• EXTRACT
-*-*-

I took my car in for an oil change a few years ago, and the mechanic said the cabin air filter needed to be changed. They could have done it for me for $75. I asked how long it would take, and they responded, "10 minutes." I took a risk and told them I would try to do that myself. I found a cabin filter on Amazon, which was shipped to my house in two days for under $20. I searched on YouTube and found a three-minute tutorial for how to change it for my specific car. I didn’t need any special tools and, as far as I can tell, it went well.
On a different day, I noticed that a tail light bulb was out. I picked up a new bulb for a few dollars and soon realized I was in over my head. My car didn’t have an easy access to the old bulb, and the whole housing had to come off. A few hours in, I ended up breaking a small, but important, piece of plastic on the tail light housing. Luckily, I was able to get it back together, but I was close to paying a couple hundred dollars to replace the whole assembly. That would have been a bad DIY day.
This is the allure for plumbing and heating repairs for homeowners. From the outside looking in, putting a pipe and fitting together doesn’t look like the hardest thing on earth. Generally, what is missing in the DIY blog education sphere is how high the risk is of doing it wrong.
I was at a big box hardware store a year ago, and the guy in front of me had a shopping cart full of PEX pipe and fittings. He was taking a phone call to explain that he was going to redo some plumbing. I noticed one odd thing in his cart; he had a 3-foot-long tree limb clipper and no other tools. I don’t know for sure, but I imagine this guy missed the PEX cutter in the plumbing aisle and struggled to cut the pipe with a lesser tool. There is a good chance he was going to make every cut of pipe to plumb a house with something designed for a 2-inch diameter oak tree.
Popular Mechanics has an article titled, “DIY Plumbing: What to Know to Avoid Disaster.” The first of the five steps contains the phrase “Learning to fix your leaks or replace your toilet can save you money, but DIY plumbing can turn to disaster quickly if you’re not careful.” Step 2: Know where the shutoffs are; easy enough. Steps 3-5 kick it up a notch. Paraphrasing, they are: know how plumbing systems work, know how to sweat copper and have a full toolbox for plumbing tasks. To me, those steps should be red flags for the DIY community. Especially, because a small drip in a plumbing system could be the road to a moldy disaster.
AOL Finance is one of the many other sites I found that talks DIY plumbing. If you are thinking to yourself, “What does AOL Finance know about plumbing?” you are right to question its expertise on the subject. To its credit, the video features a clip show of bad plumbing repairs in action with a few pleas to hire a professional.
However, the AOL article goes on to say, “Snaking a drain is a pretty painless task, particularly if you have the right tools on hand. DIY Network recommends getting a jetting machine, which will break through clogs in the pipe. Jetting or drain cleaning machines can be purchased online. Once you’ve removed the cover from the cleanout on the main drain, it’s just a matter of securing the hose and turning on the machine.”

-*-*-

• REQUEST A
In the text about do-it-yourself repairs, what was the only tool in the shopping cart of the man buying PEX pipe and fittings?
• REQUEST B
Repeat the stretch of the do-it-yourself repair text from "I was at a big" through "diameter oak tree.".
• REQUEST C
Go on with the text about do-it-yourself plumbing and car repairs, picking up after its last sentence.
The material that comes next has no connection to the text about do-it-yourself repairs.

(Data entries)

-*-*-

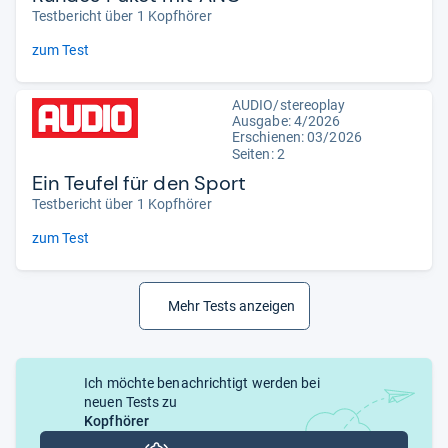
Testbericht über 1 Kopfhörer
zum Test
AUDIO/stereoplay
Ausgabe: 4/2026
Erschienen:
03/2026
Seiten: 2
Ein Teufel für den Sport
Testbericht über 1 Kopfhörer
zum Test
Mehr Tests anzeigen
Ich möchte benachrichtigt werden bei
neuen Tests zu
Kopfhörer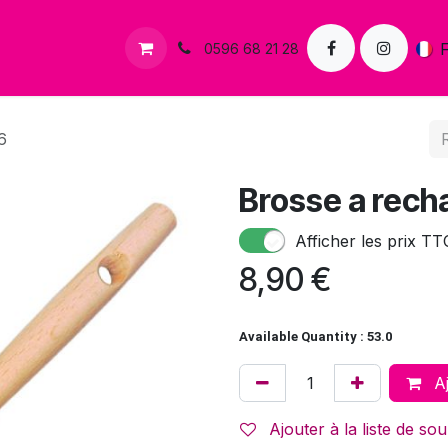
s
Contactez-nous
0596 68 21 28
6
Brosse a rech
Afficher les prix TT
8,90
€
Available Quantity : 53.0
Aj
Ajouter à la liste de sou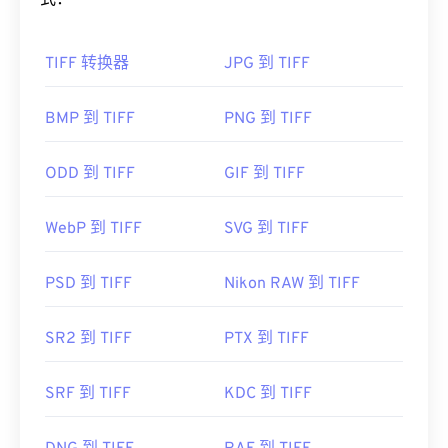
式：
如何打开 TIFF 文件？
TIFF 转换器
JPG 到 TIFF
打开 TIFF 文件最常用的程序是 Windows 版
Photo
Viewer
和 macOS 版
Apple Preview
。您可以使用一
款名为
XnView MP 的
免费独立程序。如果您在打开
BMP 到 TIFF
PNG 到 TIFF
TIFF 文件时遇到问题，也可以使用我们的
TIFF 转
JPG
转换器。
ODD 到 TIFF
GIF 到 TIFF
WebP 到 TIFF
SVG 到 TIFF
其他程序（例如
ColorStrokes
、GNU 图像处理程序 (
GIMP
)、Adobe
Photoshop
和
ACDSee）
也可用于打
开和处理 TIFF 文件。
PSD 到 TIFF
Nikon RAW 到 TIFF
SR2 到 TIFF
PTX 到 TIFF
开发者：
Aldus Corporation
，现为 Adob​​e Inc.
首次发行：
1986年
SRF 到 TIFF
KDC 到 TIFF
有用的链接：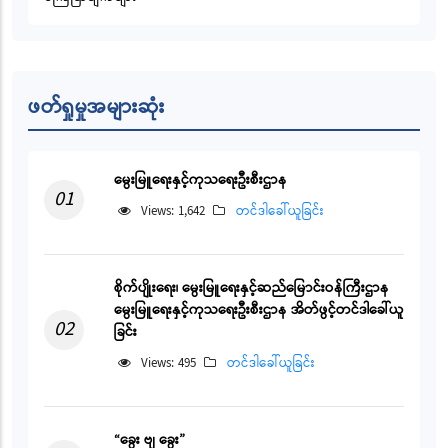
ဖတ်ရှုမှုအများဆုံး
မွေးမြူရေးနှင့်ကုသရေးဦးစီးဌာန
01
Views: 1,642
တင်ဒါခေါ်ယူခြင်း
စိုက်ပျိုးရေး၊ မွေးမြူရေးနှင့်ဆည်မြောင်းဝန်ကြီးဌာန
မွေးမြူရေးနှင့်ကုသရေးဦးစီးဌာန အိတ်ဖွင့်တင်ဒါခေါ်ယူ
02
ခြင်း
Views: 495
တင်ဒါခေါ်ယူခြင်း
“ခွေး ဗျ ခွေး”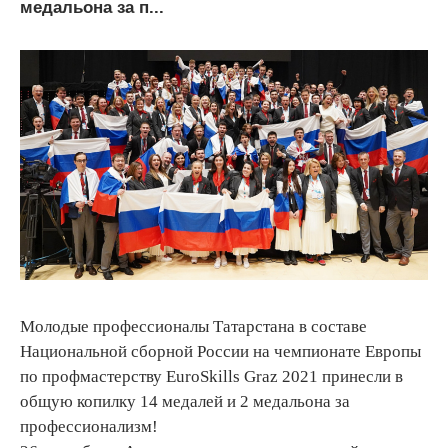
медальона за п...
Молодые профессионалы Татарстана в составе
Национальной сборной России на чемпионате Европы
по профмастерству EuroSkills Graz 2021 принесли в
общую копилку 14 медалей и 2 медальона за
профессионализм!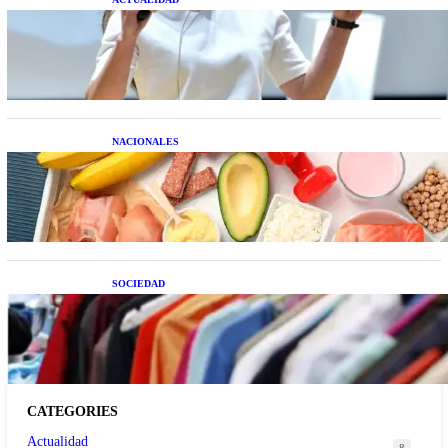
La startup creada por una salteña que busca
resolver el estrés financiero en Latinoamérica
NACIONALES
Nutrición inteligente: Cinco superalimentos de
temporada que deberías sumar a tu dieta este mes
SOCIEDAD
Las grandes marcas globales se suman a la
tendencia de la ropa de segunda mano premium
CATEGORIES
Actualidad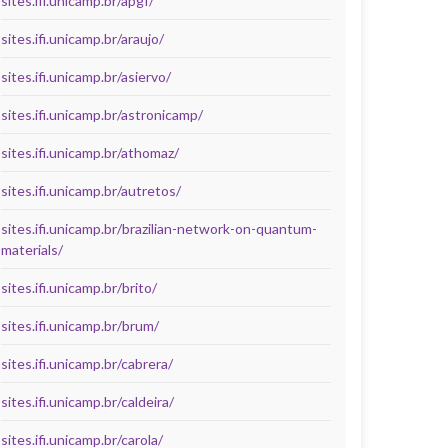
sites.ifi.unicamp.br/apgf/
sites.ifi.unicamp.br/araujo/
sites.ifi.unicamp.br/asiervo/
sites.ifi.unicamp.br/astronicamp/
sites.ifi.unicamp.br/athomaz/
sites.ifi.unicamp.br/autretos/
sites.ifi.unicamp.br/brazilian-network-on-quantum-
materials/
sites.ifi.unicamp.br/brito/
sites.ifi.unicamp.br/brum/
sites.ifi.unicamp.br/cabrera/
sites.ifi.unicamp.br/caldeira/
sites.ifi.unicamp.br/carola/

-*-*-

• EXERCISE RESPONSE A
A 3-foot-long tree limb clipper.

• EXERCISE RESPONSE B
I was at a big box hardware store a year ago, and the guy in front of me had a shopping cart full of PEX pipe and fittings. He was taking a phone call to explain that he was going to redo some plumbing. I noticed one odd thing in his cart; he had a 3-foot-long tree limb clipper and no other tools. I don’t know for sure, but I imagine this guy missed the PEX cutter in the plumbing aisle and struggled to cut the pipe with a lesser tool. There is a good chance he was going to make every cut of pipe to plumb a house with something designed for a 2-inch diameter oak tree.

• EXERCISE RESPONSE C
I wouldn’t consider myself a drain snaking expert. I can say with some certainty that AOL completely underestimates the skill, tools and expertise to snake a drain without creating a disaster. The upside for plumbers is that a homeowner sitting next to a drain jet experiment gone wrong may be less likely to complain about hiring a professional to finish the job.
Why are homeowners trying to do projects for themselves in the first place? I think that it is part of the world we live in, because so much of our lives revolve around internet knowledge. I think an introspective answer to that question is that plumbers weren’t questioned pre-Google search. They could choose not to explain to their customers what they were doing, and, unless that customer went to trade school, they probably wouldn’t know enough to question a professional. As long as homeowners trusted the reputation of the contractor, that was it.
Our industry does not have the luxury of avoiding the customer hand-holding anymore. The modern day successful plumber will have to stress the importance of good communication skills to keep ahead of the blogosphere. The most successful plumbing and heating salespeople I know may or may not be technically savvy. They are, however, excellent at talking customers through the value of the service they provide, making them a more attractive option than a Google search.
In my experience, most customers want to pay whatever they decide a fair price is for plumbing and heating repairs. Not necessarily the absolute lowest price on earth, but a fair price. If they have no idea how hard it is to do plumbing and heating well, they may assume it is a $15/hour task. If you can politely show how good you are at difficult work, you can help talk the customers off the DIY ledge.
The average homeowner doesn’t want to spend their Saturday learning to be a plumber. They also don’t want to feel like they have wasted money paying someone for a simple task they could have done on their own.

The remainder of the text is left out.